А ведь случись у Джентльмена осечка со мной, на что я от всей души надеюсь, и вывернись он из рук Сергеевых бойцов, в число нежелательных для него свидетелей попадает и Стас Шубаров, знающий по делу если не все, то, ох, много! Добро пожаловать, молодой!
Машина «спортсменов» оказалась за углом, в закуточке между деревьями, возле самой дороги. Разглядела через лобовое — спят оба, как младенцы, разинув рты. Раззявы! Присела на капот.
Спят гоблины, надо же! Я, можно сказать, сняв лифчик, иду грудью затыкать амбразуру, а они — спят!
Не успела подумать — пришлось подскочить от рявкнувшего подо мной автомобильного сигнала. Обернулась — ржут оба заспанными физиономиями. Шутники, мать вашу! Придурки!
Подождала, пока выползут. Один махнул в кусты через дорогу, другой, закурив, подошел ко мне, поздоровался.
— Крепко спите, хлопцы!
— А чего нам! Ревун — в кабине. Рявкнет — мертвый поднимется. Вот если б ты нас с вечера к себе пригласила!
Не понравилась мне его шутка, и он это по моим глазам понял — шагнул назад.
— Да хватит, что ль, — смутился, — пошутил я!
— Я сейчас зайду в этот дом, — показала на соседнюю «хрущевку» и пробуду там около часа. Если освобожусь раньше, вернусь к себе этот час досиживать. А вы, пожалуйста, сбегайте к своим и передайте мою просьбу…
Не согласен. Головой мотает категорически, даже глаза прикрыл.
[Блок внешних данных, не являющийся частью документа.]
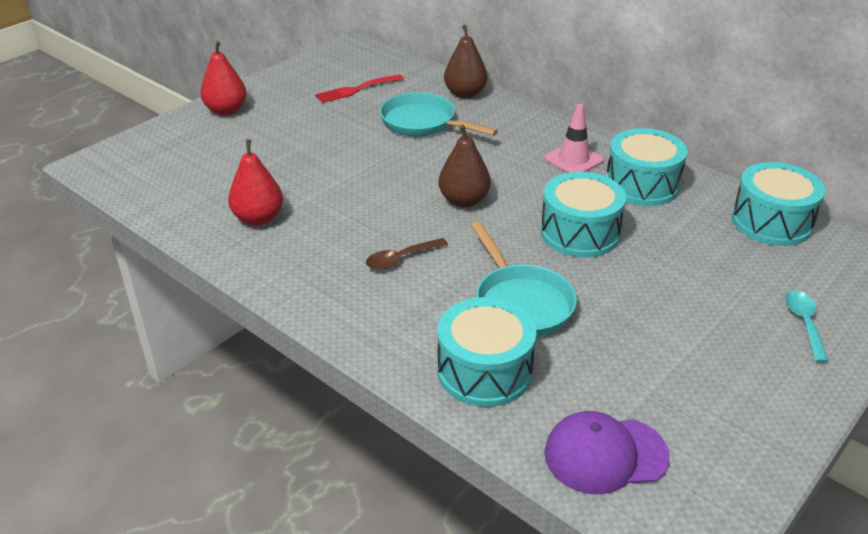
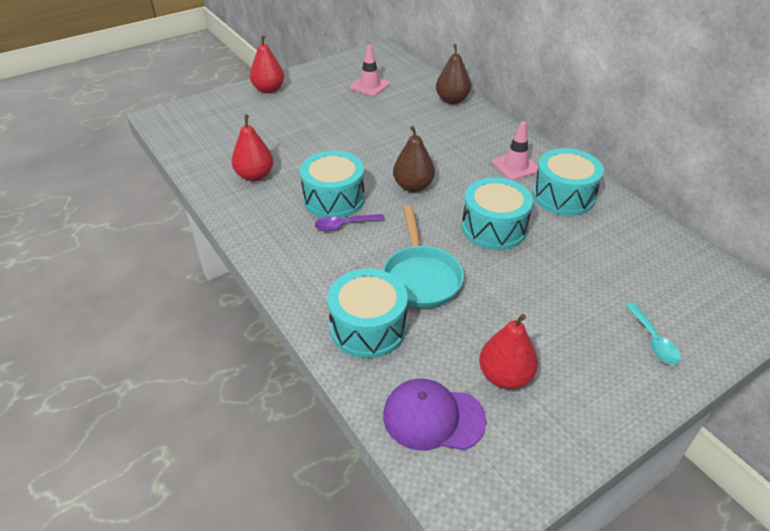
camera: 15 degrees right, 5 degrees up
(356, 90) = (370, 86): red fork -> pink traffic cone
(401, 259) = (344, 225): brown spoon -> purple spoon
(423, 123) = (409, 119): turquoise pan -> none
(664, 393) = (505, 376): none -> red pear
(771, 222) = (662, 246): turquoise drum -> turquoise drum (334, 199)
(804, 323) = (653, 340): turquoise spoon -> turquoise spoon turned 150 degrees clockwise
И второй к нему присоединился, поясняет мне резонно и вдумчиво, что не вправе они это сделать — оставить меня одну. От пищалки моей оторваться на расстояние, превышающее ее радиус действия.
Ох, ребята, понимаю я вас, но и вы меня поймите, мне себя уберечь надо и здоровье свое. На вас надеюсь, но еще больше надеюсь на себя, потому что вам я — до лампочки, вам лишь бы Джентльмена сожрать, а что при этом с Татьяной Ивановой сотворится — дело десятое. Незабвенный Остап Бендер утверждал, что спасение утопающих — дело рук самих утопающих, вот и хочу я спасаться всеми доступными мне средствами. И по человеколюбию, мне присущему, хочу спасти других. Поэтому растолковываю им в доступной форме, что все, что во вред Джентльмену, — на пользу нам, и наоборот. Поэтому езжайте и попросите своих от моего имени сделать так, чтобы Коврина, лежащего в хирургии первой городской больницы, сегодня не убили.
Они соглашаются, но с трудом.
— Только сегодня? — уточняют.
— Да. Завтра уже убивать не будут.
И направляюсь не спеша, грешно спешить в такое-то утро, в означенную «хрущевку», к Иринке-проституточке, о которой мне так кстати Аякс напомнил, будить ее. Помнится, клиентов в свое гнездышко Ира не водила. Работала на стороне. Обязана она мне по прошлым делам, пусть расплатится.
Хозяйка квартиры была дома, встретила меня в темной прихожей, молча махнула рукой в сторону закрытой двери — туда, мол.
Ира спала, как котенок, зарывшись в одеяло. Умаялась, бедная, боевую раскраску не смыла, так и легла.